# Unknown Device in device manager (USB BT)



## orlp (Oct 12, 2004)

I have recently bought a reconditioned Fujitsu Lifebook S6120.

I have successfully installed all the drivers from Fujitsu's web site. But there is still one "unknown device" - USB BT. Since the machine has an original Bluetooth sticker and the software does not see bluetooth, I suspect this may stand for USB Bluetooth.

The device has the ID

USB\VID_044E&PID_3001&MI_00\6&125FD8C2&0&0000

Does anybody know what this means?
Are any drivers available for this device? 
I have used the XP device manager's WEB search,
and manually Fujitsu's site and Driverguide.com but not found anything.

For the moment I've disabled the device to stop getting repeated "found new hardware" messages.


Many thanks,


Oliver Pretzel


----------



## Triple6 (Dec 26, 2002)

Have you install Service Pack 2 for Windows XP yet? I would recommend you do so; it might fix your error for you.


----------



## orlp (Oct 12, 2004)

I have installed SP2 and it has not solved the problem.

I have however found some tantalizing information.

SP2's bluetooth.inf file contains details for devices with
VID_044e
and
PID_3002 to PID_3007

but not for my device with PID_3001!

I wonder whether one could edit the inf file to use one of the drivers for these other devices ?

Anyone out ther know about .inf files ?

Oliver Pretzel


----------



## Triple6 (Dec 26, 2002)

I wouldn't try.

Have you tried the driver from here: http://www.pc-ap.fujitsu.com/support/drv_lb_s6120.html


----------



## orlp (Oct 12, 2004)

Problem Solved.

I tried Fulitsu's Web site - in fact that's where I got most of the drivers for my machine, but there's nothing for this device.

However I have solved the problem.
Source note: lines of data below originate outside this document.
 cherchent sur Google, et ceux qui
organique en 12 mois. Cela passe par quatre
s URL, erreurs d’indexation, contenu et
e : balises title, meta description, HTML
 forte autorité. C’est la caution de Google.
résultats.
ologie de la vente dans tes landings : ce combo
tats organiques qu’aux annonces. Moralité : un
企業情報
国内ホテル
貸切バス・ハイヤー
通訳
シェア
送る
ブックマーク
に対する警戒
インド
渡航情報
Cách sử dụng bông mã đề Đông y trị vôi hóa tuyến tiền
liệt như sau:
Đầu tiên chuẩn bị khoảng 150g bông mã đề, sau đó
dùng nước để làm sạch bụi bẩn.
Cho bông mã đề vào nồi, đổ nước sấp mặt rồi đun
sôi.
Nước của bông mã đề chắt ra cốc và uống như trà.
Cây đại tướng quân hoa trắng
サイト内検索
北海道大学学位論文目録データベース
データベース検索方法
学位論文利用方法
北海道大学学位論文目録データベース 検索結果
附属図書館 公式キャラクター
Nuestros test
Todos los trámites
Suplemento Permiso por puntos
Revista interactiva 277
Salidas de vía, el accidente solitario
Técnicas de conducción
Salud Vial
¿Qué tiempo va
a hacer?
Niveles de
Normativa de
In case somebody else needs to do this here is how I did it:

I guessed that the device was a generic integrated bluetooth device, since there are no dongles attached to the machine.
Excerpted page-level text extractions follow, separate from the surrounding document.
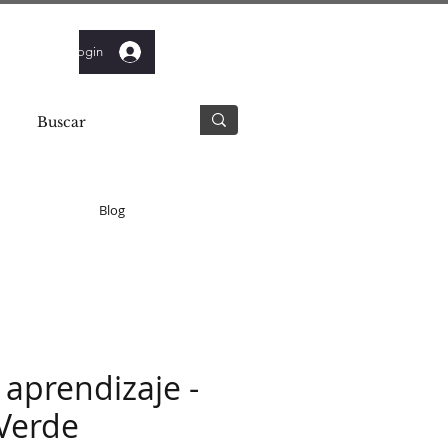
Login
Blog
e aprendizaje -
Verde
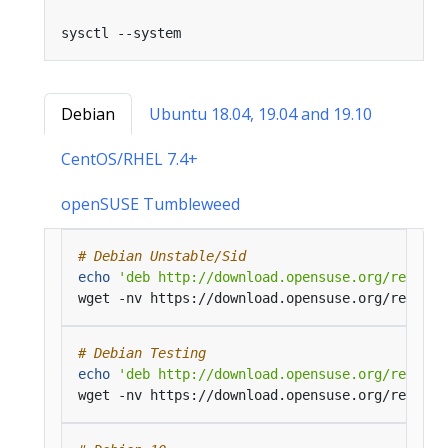
Debian
Ubuntu 18.04, 19.04 and 19.10
CentOS/RHEL 7.4+
openSUSE Tumbleweed
# Debian Unstable/Sid
echo
'deb http://download.opensuse.org/reposit
wget -nv https://download.opensuse.org/reposit
# Debian Testing
echo
'deb http://download.opensuse.org/reposit
wget -nv https://download.opensuse.org/reposit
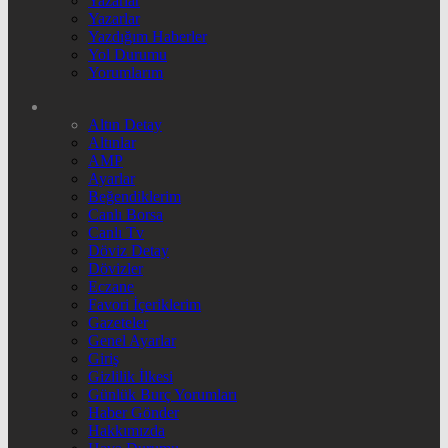
Yazarlar
Yazarlar
Yazdığım Haberler
Yol Durumu
Yorumlarım
Altın Detay
Altınlar
AMP
Ayarlar
Beğendiklerim
Canlı Borsa
Canlı Tv
Döviz Detay
Dövizler
Eczane
Favori İçeriklerim
Gazeteler
Genel Ayarlar
Giriş
Gizlilik İlkesi
Günlük Burç Yorumları
Haber Gönder
Hakkımızda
All these devices are listed in bth.inf and they all use the same microsoft drivers.

So I simply added an entry next to one of the ones with IDs of the form Vid_300x containing the detils for this device (read off from device manager).

I then used device manager to update the drivers. It installed the microsoft drivers and everything started working.

Oliver Pretzel


----------



## Triple6 (Dec 26, 2002)

Might not necessarily be working but it cleared the error.


----------



## siscor (Dec 27, 2007)

It's even simplier, just install PlugFree utility from: http://www.pc-ap.fujitsu.com/support/drv_lb_s6120.html and update the drivers from Device Manager.


----------